Research guide - the lost charter project

Research guide - the lost charter project

Research guide

‘The lost charter project’

Celebrating the 850th anniversary of the lost Newcastle-under-Lyme charter of 1173 - and its rebirth in 2023

Written by Glenn Martin James, Paul Bailey, and Dominique and Rory Cairns

Compiled by Glenn Martin James

With grateful thanks…

Before continuing with this guide, we should all like to express our thanks to the staff and volunteers of the Brampton Museum in Newcastle-under-Lyme, for their assistance, advice, and use of their facilities' in preparing this guide, which we hope will be of help to other students of history, and valiant seekers after truth in future projects. Dominique, Rory, Paul and I have all contributed aspects to this guide, focusing on points of the town's heritage for the anniversary, and related to the charter and the town.

I am grateful myself for having been given access by the museum to view the great surviving historic charters in order to examine them, before they were on public view, they have been very helpful. I remain extremely proud to have been able to create the reborn charter for the town's great 850th anniversary, and these viewings were very influential in my designs for the charter.

My vital thanks also goes to the Parliamentary Archives and to the Stafford Archives, whose recommendation of an authority to consult in recreating the document has been absolutely crucial to completing this project.

The very important role of oral history cannot be discounted or ignored in this project, and I am deeply grateful to Jim Worgan for his time in discussing the contents of the lost charter and the towns history with us, to Jim Dowler of Newcastle-under-Lyme Burgesses for his insight, and to Councillor Andrew Fear for his Latin translation of the reassembled contents of the recreated charter. Their help has been invaluable and is much appreciated.

Throughout the support of his worshipfulness the Mayor of Newcastle-under-Lyme, Councillor Simon White, and the Leader of the Council, Councillor Simon Tagg, has been enormously appreciated, and they were both witnesses and signatories of the reborn charter in June 2023.

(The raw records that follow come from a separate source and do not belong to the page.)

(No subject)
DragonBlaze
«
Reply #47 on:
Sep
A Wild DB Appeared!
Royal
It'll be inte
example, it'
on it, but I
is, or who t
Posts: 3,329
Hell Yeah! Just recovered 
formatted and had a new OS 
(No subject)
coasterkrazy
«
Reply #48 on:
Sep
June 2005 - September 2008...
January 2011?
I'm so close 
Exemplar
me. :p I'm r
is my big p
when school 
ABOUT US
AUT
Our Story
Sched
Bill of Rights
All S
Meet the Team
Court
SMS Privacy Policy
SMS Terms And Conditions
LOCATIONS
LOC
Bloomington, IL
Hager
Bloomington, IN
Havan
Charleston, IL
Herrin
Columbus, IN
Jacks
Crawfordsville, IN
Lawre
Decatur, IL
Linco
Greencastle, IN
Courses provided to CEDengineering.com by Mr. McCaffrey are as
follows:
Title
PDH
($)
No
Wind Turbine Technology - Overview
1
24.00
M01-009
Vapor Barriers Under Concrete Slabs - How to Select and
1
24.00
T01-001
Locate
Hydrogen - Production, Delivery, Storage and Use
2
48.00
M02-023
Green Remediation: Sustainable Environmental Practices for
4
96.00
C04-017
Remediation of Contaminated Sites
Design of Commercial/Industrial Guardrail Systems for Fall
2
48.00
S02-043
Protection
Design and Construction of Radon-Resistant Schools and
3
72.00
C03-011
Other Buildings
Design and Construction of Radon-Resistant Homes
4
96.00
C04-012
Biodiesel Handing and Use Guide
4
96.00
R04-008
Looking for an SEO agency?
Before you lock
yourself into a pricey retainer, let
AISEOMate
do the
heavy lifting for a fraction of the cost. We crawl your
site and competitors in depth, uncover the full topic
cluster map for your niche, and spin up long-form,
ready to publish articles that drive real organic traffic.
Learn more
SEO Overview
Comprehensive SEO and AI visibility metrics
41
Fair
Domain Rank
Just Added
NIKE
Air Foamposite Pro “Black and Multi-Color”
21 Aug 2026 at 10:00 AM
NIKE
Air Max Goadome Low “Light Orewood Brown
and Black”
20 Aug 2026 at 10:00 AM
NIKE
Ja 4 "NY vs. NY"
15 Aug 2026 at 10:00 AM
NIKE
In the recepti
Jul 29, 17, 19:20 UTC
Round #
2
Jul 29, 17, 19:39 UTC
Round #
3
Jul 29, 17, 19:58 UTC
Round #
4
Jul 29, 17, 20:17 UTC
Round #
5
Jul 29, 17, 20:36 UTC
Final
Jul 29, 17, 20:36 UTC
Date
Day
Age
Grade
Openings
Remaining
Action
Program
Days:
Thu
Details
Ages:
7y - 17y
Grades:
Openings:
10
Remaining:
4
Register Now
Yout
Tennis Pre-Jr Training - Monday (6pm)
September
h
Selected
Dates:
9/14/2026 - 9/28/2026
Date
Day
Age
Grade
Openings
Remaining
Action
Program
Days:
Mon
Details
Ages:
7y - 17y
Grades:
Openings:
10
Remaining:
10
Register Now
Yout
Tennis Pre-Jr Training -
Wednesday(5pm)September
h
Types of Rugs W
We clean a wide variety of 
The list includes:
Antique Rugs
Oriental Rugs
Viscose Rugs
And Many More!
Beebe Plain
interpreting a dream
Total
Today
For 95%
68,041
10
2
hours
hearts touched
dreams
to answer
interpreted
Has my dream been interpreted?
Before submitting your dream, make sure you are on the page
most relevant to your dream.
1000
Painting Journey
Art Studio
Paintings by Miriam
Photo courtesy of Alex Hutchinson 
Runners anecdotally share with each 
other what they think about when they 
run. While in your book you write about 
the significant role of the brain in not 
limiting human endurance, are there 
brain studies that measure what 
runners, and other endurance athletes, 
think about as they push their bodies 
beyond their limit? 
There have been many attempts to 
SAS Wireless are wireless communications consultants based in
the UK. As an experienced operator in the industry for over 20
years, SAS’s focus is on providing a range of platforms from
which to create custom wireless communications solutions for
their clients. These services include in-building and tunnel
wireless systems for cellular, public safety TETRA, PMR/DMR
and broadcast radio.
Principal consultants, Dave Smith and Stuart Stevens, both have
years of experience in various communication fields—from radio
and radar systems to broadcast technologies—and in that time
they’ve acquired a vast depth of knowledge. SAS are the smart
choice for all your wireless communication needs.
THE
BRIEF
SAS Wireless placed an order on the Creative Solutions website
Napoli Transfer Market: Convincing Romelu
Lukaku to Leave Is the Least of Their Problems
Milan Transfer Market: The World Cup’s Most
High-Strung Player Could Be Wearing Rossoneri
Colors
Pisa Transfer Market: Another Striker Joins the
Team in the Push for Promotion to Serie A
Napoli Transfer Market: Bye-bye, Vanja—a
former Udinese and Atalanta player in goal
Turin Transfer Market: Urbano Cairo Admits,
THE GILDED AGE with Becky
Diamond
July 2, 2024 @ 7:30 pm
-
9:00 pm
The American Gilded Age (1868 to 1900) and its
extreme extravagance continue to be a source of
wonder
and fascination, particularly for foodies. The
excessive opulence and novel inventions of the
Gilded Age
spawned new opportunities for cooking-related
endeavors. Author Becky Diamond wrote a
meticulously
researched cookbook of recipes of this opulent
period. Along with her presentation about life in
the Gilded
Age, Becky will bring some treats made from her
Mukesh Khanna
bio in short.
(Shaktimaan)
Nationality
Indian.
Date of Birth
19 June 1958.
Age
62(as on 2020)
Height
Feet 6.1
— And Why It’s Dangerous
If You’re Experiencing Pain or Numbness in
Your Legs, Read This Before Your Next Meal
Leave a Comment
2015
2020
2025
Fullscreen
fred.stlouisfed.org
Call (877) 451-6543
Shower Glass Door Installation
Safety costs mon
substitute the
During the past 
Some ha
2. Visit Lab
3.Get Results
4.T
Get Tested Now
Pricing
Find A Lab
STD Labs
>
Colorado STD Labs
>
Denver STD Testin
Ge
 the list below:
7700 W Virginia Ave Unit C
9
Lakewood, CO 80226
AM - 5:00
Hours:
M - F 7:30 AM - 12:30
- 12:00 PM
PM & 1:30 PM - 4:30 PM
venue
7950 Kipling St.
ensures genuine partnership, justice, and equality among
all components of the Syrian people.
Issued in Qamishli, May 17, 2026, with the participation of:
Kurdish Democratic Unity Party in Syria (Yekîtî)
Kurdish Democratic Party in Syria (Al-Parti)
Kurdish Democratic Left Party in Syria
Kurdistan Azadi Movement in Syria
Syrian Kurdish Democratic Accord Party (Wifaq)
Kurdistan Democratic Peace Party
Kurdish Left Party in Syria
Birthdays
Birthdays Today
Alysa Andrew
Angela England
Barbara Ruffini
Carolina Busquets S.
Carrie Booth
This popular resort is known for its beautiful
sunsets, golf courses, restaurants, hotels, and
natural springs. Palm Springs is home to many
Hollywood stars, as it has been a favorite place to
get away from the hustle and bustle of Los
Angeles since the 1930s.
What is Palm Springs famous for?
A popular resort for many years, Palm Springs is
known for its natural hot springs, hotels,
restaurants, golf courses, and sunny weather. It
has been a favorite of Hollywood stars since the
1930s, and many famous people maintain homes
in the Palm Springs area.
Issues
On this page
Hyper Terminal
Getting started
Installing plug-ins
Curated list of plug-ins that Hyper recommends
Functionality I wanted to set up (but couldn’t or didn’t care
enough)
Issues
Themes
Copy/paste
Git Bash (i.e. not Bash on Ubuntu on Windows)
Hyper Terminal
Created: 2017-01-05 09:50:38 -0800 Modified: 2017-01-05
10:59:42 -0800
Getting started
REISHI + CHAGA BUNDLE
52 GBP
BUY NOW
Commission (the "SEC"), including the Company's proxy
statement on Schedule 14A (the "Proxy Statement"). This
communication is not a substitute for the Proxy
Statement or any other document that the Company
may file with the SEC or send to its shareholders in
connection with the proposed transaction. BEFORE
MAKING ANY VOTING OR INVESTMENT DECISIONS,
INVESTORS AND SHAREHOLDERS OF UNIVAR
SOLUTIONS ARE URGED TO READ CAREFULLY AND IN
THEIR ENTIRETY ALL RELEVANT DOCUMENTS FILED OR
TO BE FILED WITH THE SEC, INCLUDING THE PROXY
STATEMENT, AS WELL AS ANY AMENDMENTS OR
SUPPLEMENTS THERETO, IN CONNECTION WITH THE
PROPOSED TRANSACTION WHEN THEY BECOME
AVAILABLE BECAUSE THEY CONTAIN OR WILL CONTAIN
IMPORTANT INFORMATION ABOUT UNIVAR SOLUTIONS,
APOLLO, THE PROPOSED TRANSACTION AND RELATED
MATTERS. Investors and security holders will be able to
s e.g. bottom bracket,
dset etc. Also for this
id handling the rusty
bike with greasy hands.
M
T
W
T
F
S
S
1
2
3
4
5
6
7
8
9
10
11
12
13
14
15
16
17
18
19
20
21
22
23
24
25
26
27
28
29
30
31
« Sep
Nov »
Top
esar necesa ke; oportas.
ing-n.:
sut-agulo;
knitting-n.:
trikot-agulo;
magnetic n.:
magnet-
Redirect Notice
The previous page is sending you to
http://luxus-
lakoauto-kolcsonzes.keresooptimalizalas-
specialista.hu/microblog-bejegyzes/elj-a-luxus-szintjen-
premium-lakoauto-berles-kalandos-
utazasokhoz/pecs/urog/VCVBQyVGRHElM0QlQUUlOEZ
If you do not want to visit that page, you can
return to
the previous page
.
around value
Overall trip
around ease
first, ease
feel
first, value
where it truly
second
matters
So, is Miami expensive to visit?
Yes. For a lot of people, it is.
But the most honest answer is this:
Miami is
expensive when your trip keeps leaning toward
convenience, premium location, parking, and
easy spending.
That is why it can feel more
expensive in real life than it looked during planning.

Glenn Martin James, November 2023

Introduction

This research guide has been compiled as part of the Lost Charter Project of 2023, and has been a partnership project between Brampton Museum, author and illustrator Glenn Martin James, and Grow North Staffs. Our gallant team of Dominique and Rory Cairns, and Paul Ballard worked with me on producing this guide, with them focusing on fascinating aspects of the town's history for the anniversary, and myself on my work to recreate the charter. The National Lottery Heritage Fund has funded the project, we are tremendously grateful for their support. Myself, Dominique and Rory Cairns, and Paul Bailey have then created the guide.

Brampton Museums arm of the project has been to conserve the precious surviving historic charters of the Borough of Newcastle-under-Lyme, and showcase them all together for the first time in an exhibition at the museum, which was held in June/July 2023. My part of the project has been to research and recreate anew the lost charter for the anniversary, producing a document containing all the original points of a charter of the period, and the grants made to the town of Newcastle and its new Burgesses in 1173. I also worked with the children of St. Mary's Catholic Primary School, whose location exactly on the site of the town's founding castle was wonderfully influential. The children produced 60 charters, one each, in our work together, which were on show in Newcastle Guildhall throughout the summer of 2023, until September that year. I hope that the following will be of help to future researchers and students of history, and I am proud to state that a folio of my research on the charter has been included in the William Salt Library of Stafford Archives, where it is available for consultation.